Toney, 67-4-2 with 43 KOs, is 5-foot-11 and 220.
They're scheduled for 12 rounds in a fight that will elevate the winner to the mandatory challenger's position to International Boxing Federation heavyweight champion Chris Byrd.
Toney is a minus 240 in the sports book at Mandalay Bay and McCline is a plus 190. Each man is being paid almost $500,000 for the fight.
Both appeared at a press conference in Las Vegas to formally announce the fight and kick off ticket sales, which are priced from $45 to $500.
"I see the fear in his eyes," Toney said in one of his more civil remarks. "He's a mummy, a crybaby, a sissy.
"I'm a real fighter. I'm the most dangerous fighter in the world."
Toney is on a nice roll, having won 13 consecutive fights spread over six years. He upset IBF cruiserweight champion Vassiliy Jirov last April and punctuated his move to heavyweight by overwhelming Evander Holyfield in nine rounds Oct. 4 at Mandalay Bay.
McCline, meanwhile, is trying to piece his career back together after a disappointing loss to Wladimir Klitschko 13 months ago in Las Vegas. He has since defeated Charles Shufford and Cedric Boswell, both by knockout.
Of course, piecing a career back together pales in comparison to piecing a life back together, which McCline was forced to do after a five-year prison stint that concluded in 1995. An orphan who grew up in Harlem, N.Y., he was convicted in 1989 of transporting and selling stolen guns.

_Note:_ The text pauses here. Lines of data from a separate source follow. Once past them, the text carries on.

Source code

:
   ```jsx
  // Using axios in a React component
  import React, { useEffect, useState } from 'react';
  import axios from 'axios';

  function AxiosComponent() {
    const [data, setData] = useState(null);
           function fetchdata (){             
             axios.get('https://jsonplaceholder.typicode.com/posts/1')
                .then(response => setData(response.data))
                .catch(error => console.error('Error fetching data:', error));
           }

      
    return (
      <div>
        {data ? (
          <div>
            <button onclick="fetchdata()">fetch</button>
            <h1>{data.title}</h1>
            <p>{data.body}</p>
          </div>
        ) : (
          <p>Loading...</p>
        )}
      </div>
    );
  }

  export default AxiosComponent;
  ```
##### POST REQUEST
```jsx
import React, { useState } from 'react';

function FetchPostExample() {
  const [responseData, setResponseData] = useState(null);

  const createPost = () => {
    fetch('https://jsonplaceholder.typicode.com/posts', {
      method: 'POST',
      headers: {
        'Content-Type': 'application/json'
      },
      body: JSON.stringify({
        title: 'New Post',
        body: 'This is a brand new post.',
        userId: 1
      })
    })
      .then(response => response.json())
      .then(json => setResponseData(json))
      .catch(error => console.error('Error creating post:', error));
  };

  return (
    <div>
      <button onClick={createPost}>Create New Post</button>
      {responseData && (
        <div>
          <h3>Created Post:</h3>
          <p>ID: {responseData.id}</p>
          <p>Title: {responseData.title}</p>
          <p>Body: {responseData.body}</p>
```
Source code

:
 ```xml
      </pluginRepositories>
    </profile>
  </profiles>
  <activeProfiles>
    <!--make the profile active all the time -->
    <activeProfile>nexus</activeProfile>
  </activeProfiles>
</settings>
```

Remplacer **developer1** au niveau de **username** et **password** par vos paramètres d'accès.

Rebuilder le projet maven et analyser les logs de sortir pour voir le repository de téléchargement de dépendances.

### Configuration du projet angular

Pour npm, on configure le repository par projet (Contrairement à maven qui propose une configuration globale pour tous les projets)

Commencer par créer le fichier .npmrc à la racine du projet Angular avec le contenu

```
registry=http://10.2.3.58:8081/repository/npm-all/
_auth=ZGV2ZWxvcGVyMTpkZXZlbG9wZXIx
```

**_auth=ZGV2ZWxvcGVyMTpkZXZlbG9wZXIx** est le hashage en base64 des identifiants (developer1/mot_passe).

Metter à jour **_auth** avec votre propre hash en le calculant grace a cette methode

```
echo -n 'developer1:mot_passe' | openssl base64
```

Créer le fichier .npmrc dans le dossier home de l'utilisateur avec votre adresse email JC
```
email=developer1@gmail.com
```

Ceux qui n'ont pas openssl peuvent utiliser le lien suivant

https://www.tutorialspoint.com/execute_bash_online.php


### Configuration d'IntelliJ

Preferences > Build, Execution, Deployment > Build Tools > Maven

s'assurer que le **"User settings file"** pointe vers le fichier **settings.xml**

He was incarcerated at various sites, including Sing Sing, Attica and Comstack, and he also spent 14 months in solitary confinement.
"After five years in prison, I'm not afraid of anyone," McCline said. "I've never been one to back down to anyone talking (like Toney did) to me."
He cited a specific incident in prison in which he overheard a noted tough guy making a derogatory remark toward him.
"I sat there for about four minutes, debating, shaking," he said. "I told myself, 'I've got to say something to this man.' And finally, I did. I told him, 'Never say that to me again.' And he said, 'OK.' "
The inference is clear: McCline, by his very physical stature and strength of character, turned a bully into a harmless colleague. Which, not coincidentally, is what he intends to do with Toney.
"I'm fighting a future Hall of Famer who has more wins than I have fights," he said, respectfully. "But my style is going to be too difficult for him to deal with.
"What have I got to be afraid of? I'm getting paid a lot of money to fight. When I was on the streets doing crazy things, I was afraid then."
McCline took up boxing after his release from prison and inauspiciously opened his pro career with two losses and a draw in his first five fights. But he didn't lose again until running into Klitschko, defeating a few noted contenders -- King Ipitan, Al Cole, Michael Grant, Lance Whitaker and Shannon Briggs -- along the way.
"He's right, I shouldn't have lost that fight," McCline said of Toney mocking him for the loss to Klitschko. "But that was an aberration. I hit a low road, I know that. And if that's how I'm going to be labeled, I'll sleep in that bed.
"But it's a mistake to get a barometer on me from that fight."
He said he'll use his mental and physical advantages and "fight large" against Toney.
"I'm an astute student of boxing and I'm a whole lot more intelligent than he is," McCline said. "There were times when I had to sit in solitary confinement, days and days with no lights and the only way you'd know it was another day was when they brought you a meal.
"There's no way this man can intimidate me."
Former heavyweight champion Michael Dokes of Las Vegas, who has been incarcerated in the prison at Indian Springs for the past four years on an assault charge, was denied parole in a recent hearing. ... The wife of the late heavyweight Brad Rone, a Las Vegan who collapsed and died in the first round of a July 18 fight with Billy Zumbrun in Cedar City, Utah, has retained an attorney and there is reason to believe a lawsuit will be filed on her behalf against the State of Utah. The state has yet to release its autopsy findings beyond saying the death was the result of a heart attack. Rone, who had high blood pressure, was allowed to fight despite a poor record and what may have been numerous medically-related inadequacies ringside the night of the fight.